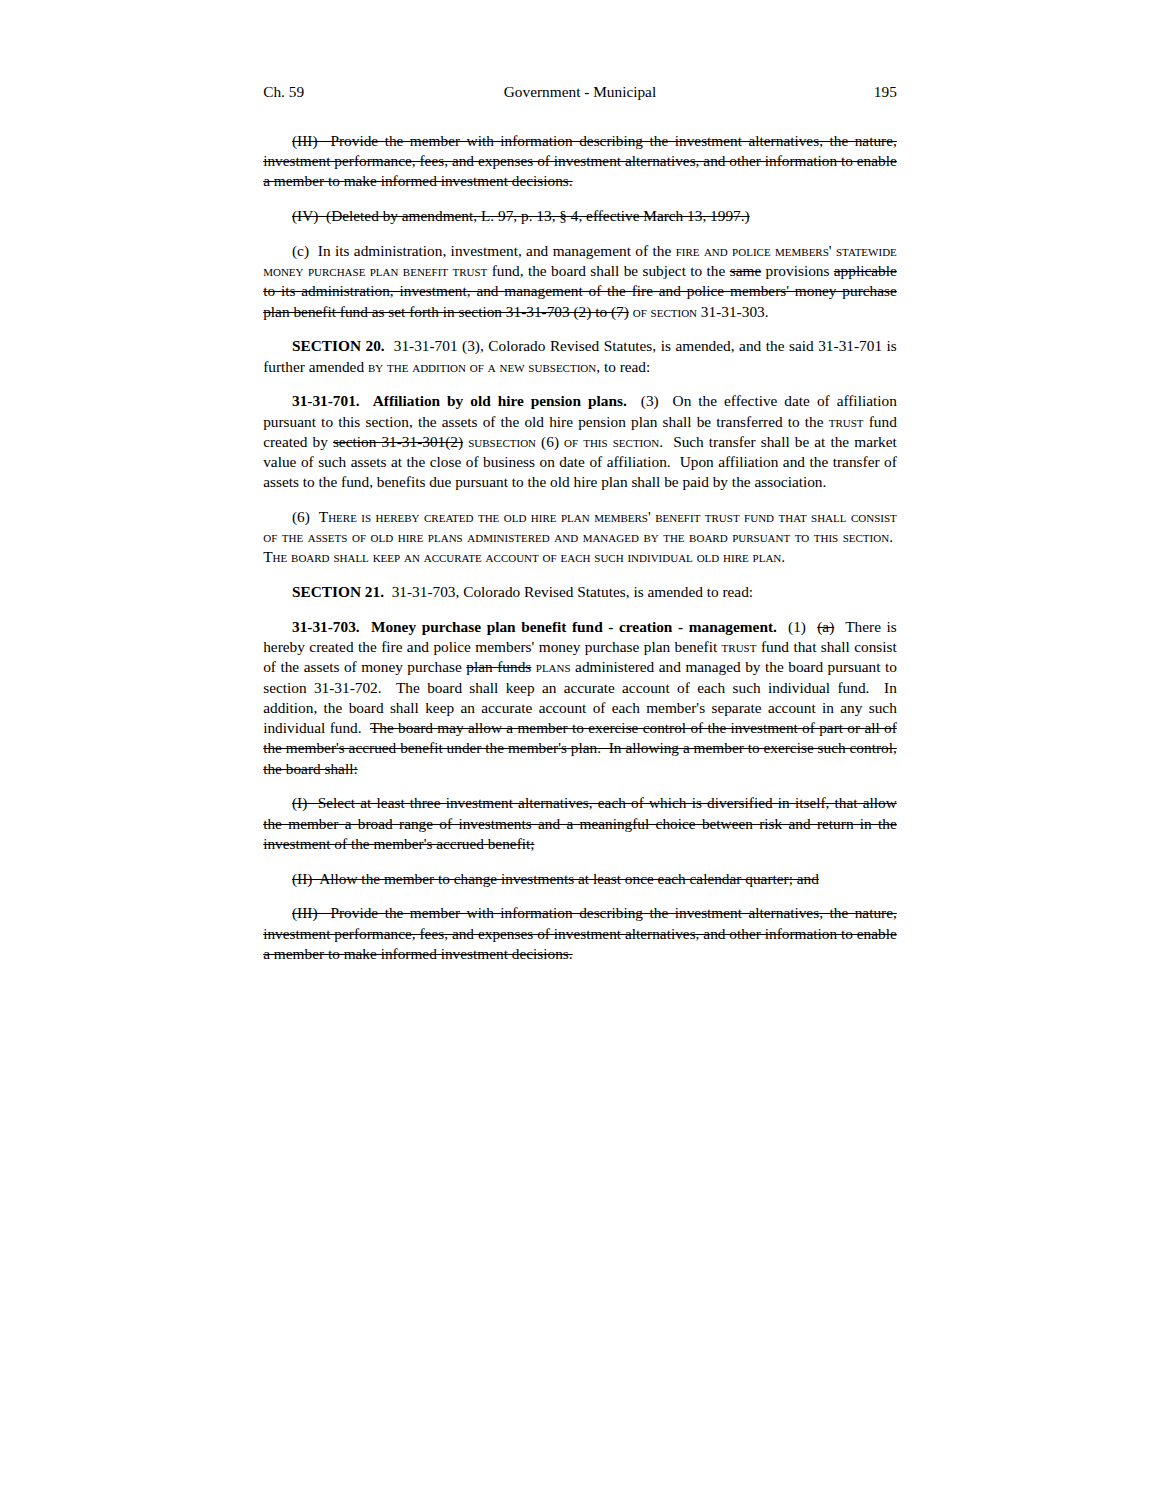Ch. 59
Government - Municipal
195
(III) Provide the member with information describing the investment alternatives, the nature, investment performance, fees, and expenses of investment alternatives, and other information to enable a member to make informed investment decisions.
(IV) (Deleted by amendment, L. 97, p. 13, § 4, effective March 13, 1997.)
(c) In its administration, investment, and management of the fire and police members' statewide money purchase plan benefit trust fund, the board shall be subject to the same provisions applicable to its administration, investment, and management of the fire and police members' money purchase plan benefit fund as set forth in section 31-31-703 (2) to (7) of section 31-31-303.
SECTION 20. 31-31-701 (3), Colorado Revised Statutes, is amended, and the said 31-31-701 is further amended by the addition of a new subsection, to read:
31-31-701. Affiliation by old hire pension plans. (3) On the effective date of affiliation pursuant to this section, the assets of the old hire pension plan shall be transferred to the trust fund created by section 31-31-301(2) subsection (6) of this section. Such transfer shall be at the market value of such assets at the close of business on date of affiliation. Upon affiliation and the transfer of assets to the fund, benefits due pursuant to the old hire plan shall be paid by the association.
(6) There is hereby created the old hire plan members' benefit trust fund that shall consist of the assets of old hire plans administered and managed by the board pursuant to this section. The board shall keep an accurate account of each such individual old hire plan.
SECTION 21. 31-31-703, Colorado Revised Statutes, is amended to read:
31-31-703. Money purchase plan benefit fund - creation - management. (1) (a) There is hereby created the fire and police members' money purchase plan benefit trust fund that shall consist of the assets of money purchase plan funds plans administered and managed by the board pursuant to section 31-31-702. The board shall keep an accurate account of each such individual fund. In addition, the board shall keep an accurate account of each member's separate account in any such individual fund. The board may allow a member to exercise control of the investment of part or all of the member's accrued benefit under the member's plan. In allowing a member to exercise such control, the board shall:
(I) Select at least three investment alternatives, each of which is diversified in itself, that allow the member a broad range of investments and a meaningful choice between risk and return in the investment of the member's accrued benefit;
(II) Allow the member to change investments at least once each calendar quarter; and
(III) Provide the member with information describing the investment alternatives, the nature, investment performance, fees, and expenses of investment alternatives, and other information to enable a member to make informed investment decisions.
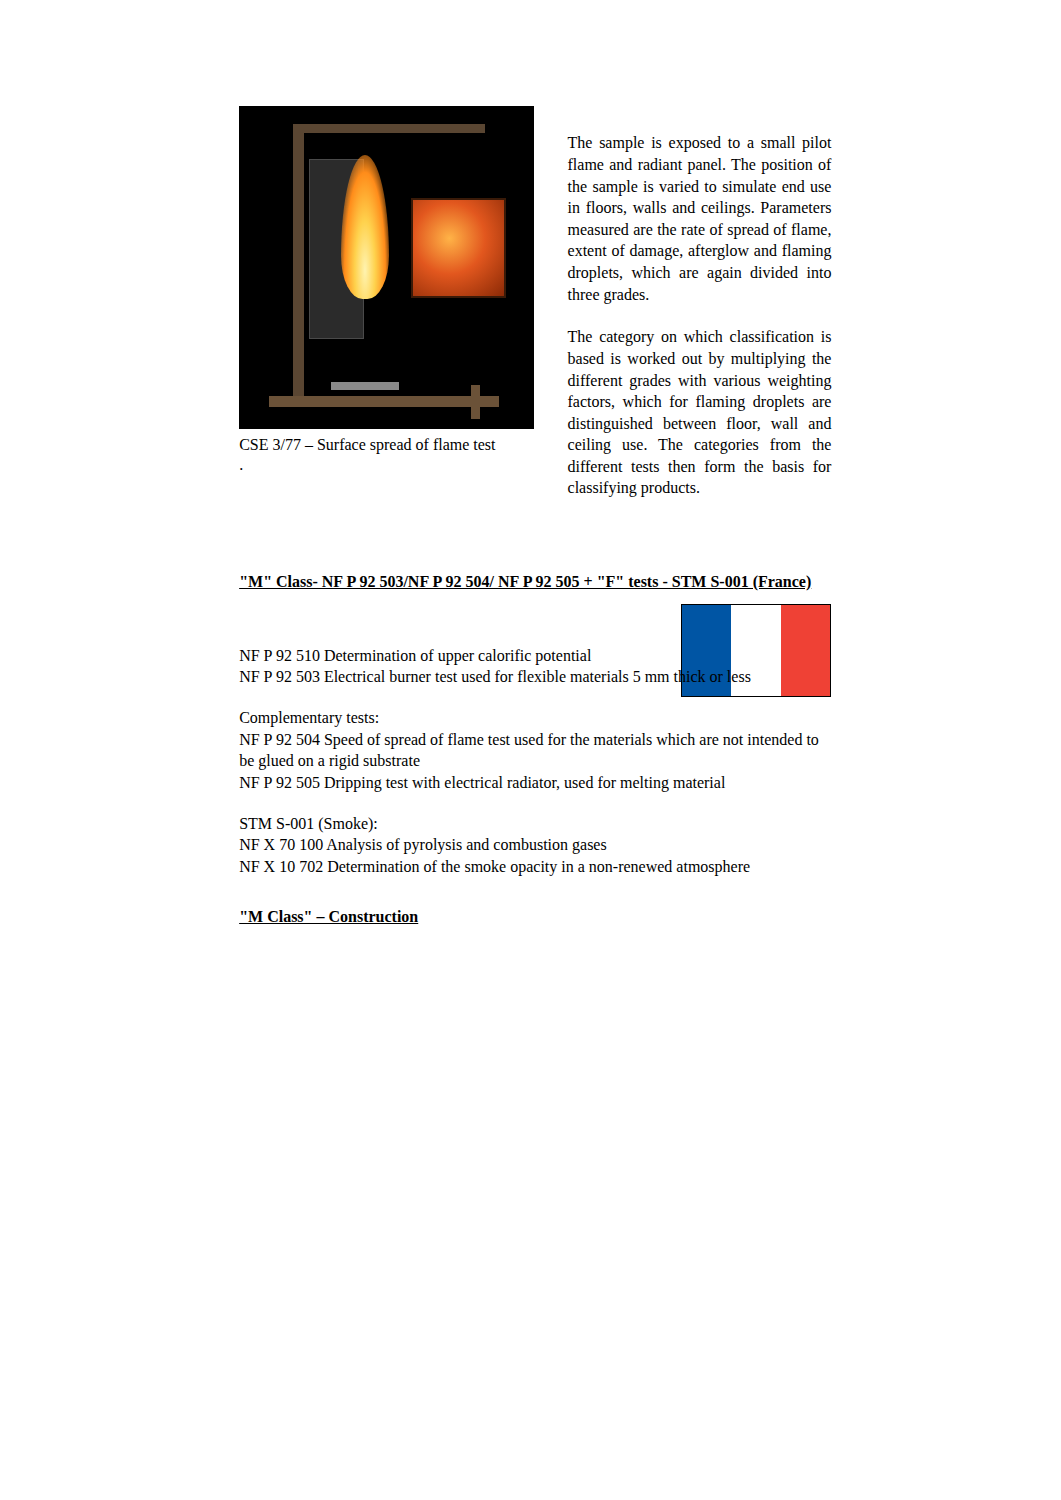CSE 3/77 – Surface spread of flame test
.
The sample is exposed to a small pilot flame and radiant panel. The position of the sample is varied to simulate end use in floors, walls and ceilings. Parameters measured are the rate of spread of flame, extent of damage, afterglow and flaming droplets, which are again divided into three grades.
The category on which classification is based is worked out by multiplying the different grades with various weighting factors, which for flaming droplets are distinguished between floor, wall and ceiling use. The categories from the different tests then form the basis for classifying products.
"M" Class- NF P 92 503/NF P 92 504/ NF P 92 505 + "F" tests - STM S-001 (France)
NF P 92 510 Determination of upper calorific potential
NF P 92 503 Electrical burner test used for flexible materials 5 mm thick or less
Complementary tests:
NF P 92 504 Speed of spread of flame test used for the materials which are not intended to be glued on a rigid substrate
NF P 92 505 Dripping test with electrical radiator, used for melting material
STM S-001 (Smoke):
NF X 70 100 Analysis of pyrolysis and combustion gases
NF X 10 702 Determination of the smoke opacity in a non-renewed atmosphere
"M Class" – Construction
=====
## What the task asks
Whenever a line of the records holds the string "Colorado", pick it out and copy it.

## Finished task
SECTION 20. 31-31-701 (3), Colorado Revised Statutes, is amended, and the said 31-31-701 is further amended by the addition of a new subsection, to read:
SECTION 21. 31-31-703, Colorado Revised Statutes, is amended to read:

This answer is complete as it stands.